--- Extracted text ---
As Henning Böttcher writes, Baiersburg was a town located in Kreis Lebus
(later called Kreis Seelow) in Brandenburg Province, Prussia. Cornelia
Willich's "Die Ortsnamen des Landes Lebus" [Town Names in Lebus Land],
Weimar, 1994, 319pp., which is in German, notes that the village was
founded as a so-called Spinnerdorf in "Hohen Busch" in 1764. It was
originally named Schweinberg and later took the name Baiersberg after an
official in Wollup, the Kriegsrat Baier. Three separate communities,
Baiersberg, Gerickensberg and Lehmannshöfel, were consolidated into what is
now known as the Buschdorf community in 1926. Another source of information
about Baiersberg is Werner Michalsky's pamphlet "Zur Geschichte des
Oderbruchs: Die Spinnerdörfer," Herausgeber Kulturamt Druck und
Gesamtherstellung: Druckhaus Friedrichshain, Seelow, 1991.

Udo Frose, in "Das Kolonisationswerk Friedrichs des Großen: Wesen und
Vermächtnis," Heidelberg: Kurt Dowinckel Verlag, 1938, describes Baiersberg
as a Friedrichian colony founded in 1764 with a population of 45 "spinners"
and associated with the nearby colonies, also founded 1764, of
Gerickensberg (47 spinners) and Lehmannshöfel (24 spinners). All three
communities were part of Amt Wollup.

F.W.A. Bratring, who published a statistical survey of people and places in
Brandenburg early in the 19th century, describes Baiersberg as 1/4 mile
south of Wollup in the Oderbruch, est. 1763, and having 35 Budner, 1
Einlieger, various or several Handwerker, and a pub or inn. (You can find
this info in his "Statistiche-Topographische Beschreibung der Gesamten Mark
Brandenburg," reprinted as Veröffentlichungen der Historischen Kommission
zu Berlin, Band 22, Berlin: Walter de Gruyter & Co., 1968.) Bratring shows
24 "hearths" and 218 residents in Baiersberg. The Besitzer or owner of the
village was the Domaine Amt Wollup and the main church was at Zechin. To
explain about the occupants: Budner (or Inleute) were peasants who
possessed no land, who worked as day-wage earners (Tagelöhner) either on
the lord's estate or on the lands of other peasants, and who supplemented
their seasonal agricultural wages with spinning and weaving. An Einlieger
was a free peasant at the lower end of the social scale who and who worked
for and even rented housing from other peasants.

--- Things to do ---
- a) Can you give the part of the listing that runs from its start through the line containing "સેનાપ્રમુખે" again, replacing "Transcribe" with "Copy out" and changing nothing else? Leave the pictures out of your answer.
- b) Could you carry on the account of Baiersberg's history from the point where it ends?

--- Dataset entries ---
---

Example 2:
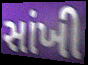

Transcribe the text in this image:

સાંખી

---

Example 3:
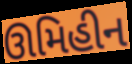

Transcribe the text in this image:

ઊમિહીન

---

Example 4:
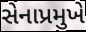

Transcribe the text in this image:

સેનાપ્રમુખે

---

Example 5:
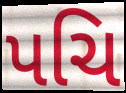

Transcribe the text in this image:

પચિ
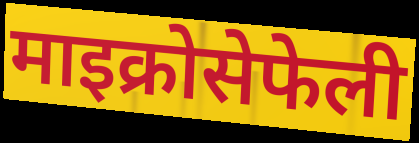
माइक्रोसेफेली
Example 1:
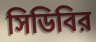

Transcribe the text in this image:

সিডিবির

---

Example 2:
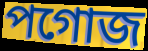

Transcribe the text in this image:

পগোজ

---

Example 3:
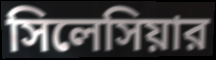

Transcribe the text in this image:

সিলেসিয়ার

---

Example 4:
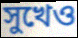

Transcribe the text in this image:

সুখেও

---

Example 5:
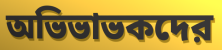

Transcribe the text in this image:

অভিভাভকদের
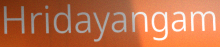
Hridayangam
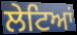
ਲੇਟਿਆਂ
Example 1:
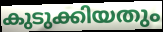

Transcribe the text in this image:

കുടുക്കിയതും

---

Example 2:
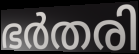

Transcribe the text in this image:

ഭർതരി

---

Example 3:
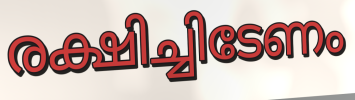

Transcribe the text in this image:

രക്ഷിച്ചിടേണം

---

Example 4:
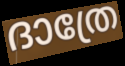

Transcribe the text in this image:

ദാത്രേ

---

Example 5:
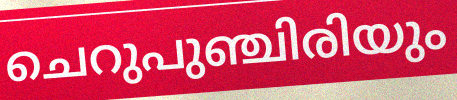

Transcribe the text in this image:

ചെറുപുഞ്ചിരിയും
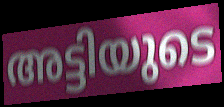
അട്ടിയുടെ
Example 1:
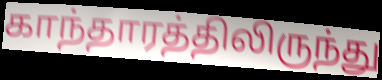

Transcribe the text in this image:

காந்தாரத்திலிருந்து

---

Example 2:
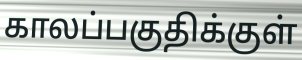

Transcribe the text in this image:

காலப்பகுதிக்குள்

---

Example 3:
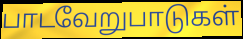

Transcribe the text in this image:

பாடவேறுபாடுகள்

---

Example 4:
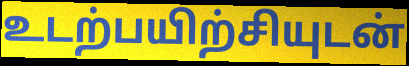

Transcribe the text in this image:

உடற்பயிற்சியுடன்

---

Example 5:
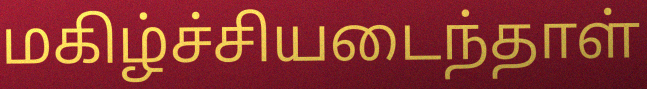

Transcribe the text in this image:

--- Results for each task ---
- a)
---

Example 2:

Copy out the text in this image:

સાંખી

---

Example 3:

Copy out the text in this image:

ઊમિહીન

---

Example 4:

Copy out the text in this image:

સેનાપ્રમુખે

- b)
A contemporary German Web site describes Baiersburg, Gerickensberg, and
Lehmannshöfel as Buschdörfer, since they were founded in a forested part of
the Oderbruch known as the Hohen Busch; says they were settled by
Spinnerfamilien providing goods for the Berliner Lagerhaus (warehouse); and
notes that they were consolidated into the village of Buschdorf in 1926 and
subsequently, in 1998, joined the communities of Friedrichsaue and Zechin
as part of the new Zechin. I don't have the Web address at hand but you
should be able to easily find it using a search engine. There are a number
of other historical resources for Baiersburg which I have either not seen
or am not including here, including a little sketch in the Berliner
Morgenpost of 20 August 2000 (this you also could consult on the Internet).

The main LDS film of Baiersburg parish registers is Film 1334904, which
includes Kirchenbuch 467, Baiersberg, Kr. Lebus, 1811-1864. You'll find
some Baiersburg church records from the mid-1860s in Kirchenbuch 470, which
is on LDS Film 1334905, classified by the LDS as "Hermersdorf, 1812-1835."
And, Henning Böttcher take note, there are a lot of Böttchers throughout
the 1820s on Film 1334905 as well.

I am studying the Zochert surname in the Oderbruch, and would love to hear
from anyone researching their own families in this general area.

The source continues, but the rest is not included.